• _Задача 1_:
Покажите все строки ниже, в которых встречается слово «abattage». Регистр учитывается.

• _Цитируемый фрагмент_:

++++

АВТОР И ЕГО ГЕРОЙ
АВТОР И ЕГО ГЕРОЙ
Андре Моруа сказал про эту книгу, что перед ним одна из лучших когда–либо написанных биографий, и прежде всего потому, что это вовсе не биография.
Утверждение парадоксальное, но верное. В книге Честертона не найдем мы первооснову любой биографии — костяк дат и событий, на который опирается повествование. Книга эта — не плод анализа ученого, а восторженная дань почитателя. Автором движет не стремление развинтить на составные части предмет исследования и с лупой в руках разглядеть механизм, — стремление, которое подчас приводит к неудаче при собирании расчлененного воедино. Перед нами попытка силой любви и интуиции постичь суть явления во всей его целостной гармоничности.
Трудно назвать литературный жанр, которого Гилберт Кит Честертон — или Г.К.Ч., как называли его современники, — не коснулся бы в своем творчестве: романы и рассказы, стихи–шутки для детей и баллады в духе неоромантизма, пьесы и пародии, литературные биографии и размышления на философские и религиозные темы… Однако в сознании читателей–современников он был прежде всего, нет, не создателем рассказов о патере Брауне, герое, соперничавшем в известности с Шерлоком Холмсом, а публицистом, бессменным корреспондентом таких популярных изданий, как «Дейли ньюс», «Иллюстрейтед Лондон ньюс» и других, великолепным полемистом, ведущим диспуты в лекционной аудитории, на газетной полосе либо в эфире, дебатирующим вопросы литературы, политики, морали с такими выдающимися оппонентами, как Бернард Шоу, Г. Уэллс, Редьярд Киплинг.
При жизни Честертон опубликовал более двадцати сборников эссе, составленных из его выступлений в периодической печати. Однако его газетные и журнальные публикации были столь многочисленны (в одном только «Иллюстрейтед Лондон ньюс» им было опубликовано более 1600 эссе и заметок), что и после смерти писателя появляются все новые и новые сборники его литературно–критических статей и рецензий.
Именно в эссе наиболее полно и последовательно выразилась творческая индивидуальность Честертона, его удивительная способность опрокидывать общепринятые, но часто неверные мнения. Почти все остальные жанры, в которых пробовал себя писатель, несут обязательный налет эссеизма, публицистичности замысла. И литературные биографии Честертона по духу своему — тоже эссе.

++++

Собранные данные:
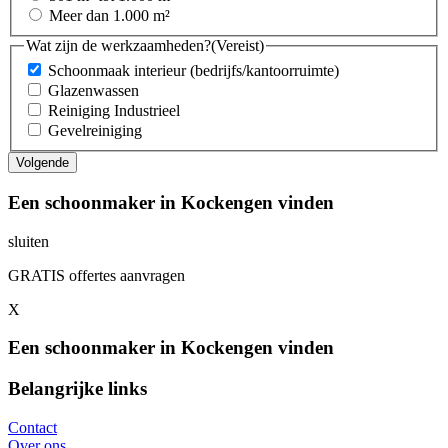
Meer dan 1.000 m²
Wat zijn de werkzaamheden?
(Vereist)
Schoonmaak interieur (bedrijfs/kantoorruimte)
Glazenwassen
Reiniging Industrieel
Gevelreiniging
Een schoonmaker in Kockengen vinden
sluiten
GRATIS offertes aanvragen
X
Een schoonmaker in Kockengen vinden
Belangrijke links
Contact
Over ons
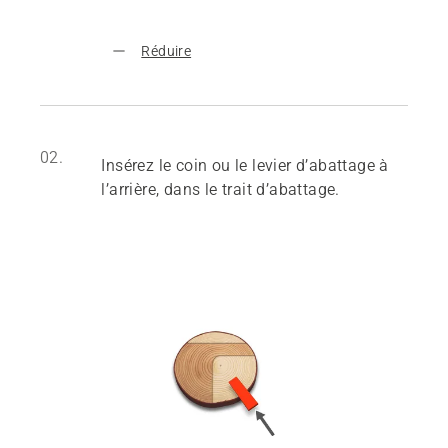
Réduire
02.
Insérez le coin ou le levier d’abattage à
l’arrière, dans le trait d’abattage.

++++

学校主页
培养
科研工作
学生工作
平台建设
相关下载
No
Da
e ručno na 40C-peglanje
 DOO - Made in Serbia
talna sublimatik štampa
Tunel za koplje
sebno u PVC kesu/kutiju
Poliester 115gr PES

++++

• _Задача 2_:
Процитируйте фрагмент о Честертоне выше от «Трудно назвать литературный» до «Уэллс, Редьярд Киплинг.» включительно.

• _Ответ 1_:
Insérez le coin ou le levier d’abattage à
l’arrière, dans le trait d’abattage.

• _Ответ 2_:
Трудно назвать литературный жанр, которого Гилберт Кит Честертон — или Г.К.Ч., как называли его современники, — не коснулся бы в своем творчестве: романы и рассказы, стихи–шутки для детей и баллады в духе неоромантизма, пьесы и пародии, литературные биографии и размышления на философские и религиозные темы… Однако в сознании читателей–современников он был прежде всего, нет, не создателем рассказов о патере Брауне, герое, соперничавшем в известности с Шерлоком Холмсом, а публицистом, бессменным корреспондентом таких популярных изданий, как «Дейли ньюс», «Иллюстрейтед Лондон ньюс» и других, великолепным полемистом, ведущим диспуты в лекционной аудитории, на газетной полосе либо в эфире, дебатирующим вопросы литературы, политики, морали с такими выдающимися оппонентами, как Бернард Шоу, Г. Уэллс, Редьярд Киплинг.